In the acupuncture therapy session, needles were inserted into the following acupoints: GB 40, LR 3, SJ 3, GB 43, Lu 7, Sl 19, SJ 21, GB 2, and TB17. Acupoints SJ 21, GB 2 and TB 17 were needled on the affected side. The patient rested in a supine position if the tinnitus was bilateral; the patient rested on one side if the tinnitus was unilateral. Slender needles measuring 40 mm, were immediately inserted. Reducing or reinforcing manipulation procedures were selected to attain de qi based on the differential diagnosis.

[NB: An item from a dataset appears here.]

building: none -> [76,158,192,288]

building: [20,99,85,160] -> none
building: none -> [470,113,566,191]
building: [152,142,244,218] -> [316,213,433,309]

To the acupoints surrounding the ears, needling was retained for thirty minutes and electroacupuncture was applied using a continuous wave. Acupuncture therapy was given for ten days once a day, comprising one course.

Acupuncture was simultaneously used with ginger moxibustion. Large ginger slices a centimeter thick was placed on the treatment site. Each slice sported a small hole in the center puncture by a needle. Then, using dried moxa, the researchers created moxa bars shaped like a pagoda, placed them on the ginger slices, lit them, placed them on the outer ear and moved the positions of the ginger slices until the moxa burned out. For every session, a couple of moxa bars were used. A single treatment was given each day for a ten day period.

After treatment, which averaged 17 days, out of the 34 patients, 8.9 percent or three patients exhibited zero improvement, 11.76 percent or four patients experienced moderate improvements, 14.71 percent or five patients showed significant improvements and 64.17 percent or 22 patients fully recovered. The rate of overall effectiveness was 91.2 percent. Four months following treatment, 27 patients in the research showed no recurrence or degradation of symptoms. From these results, it was clear that ginger moxibustion and acupuncture showed a meaningful curative effect on intractable tinnitus patients. Based on the positive outcomes of the patients, the researchers concluded that broad use of this medical treatment program is justified.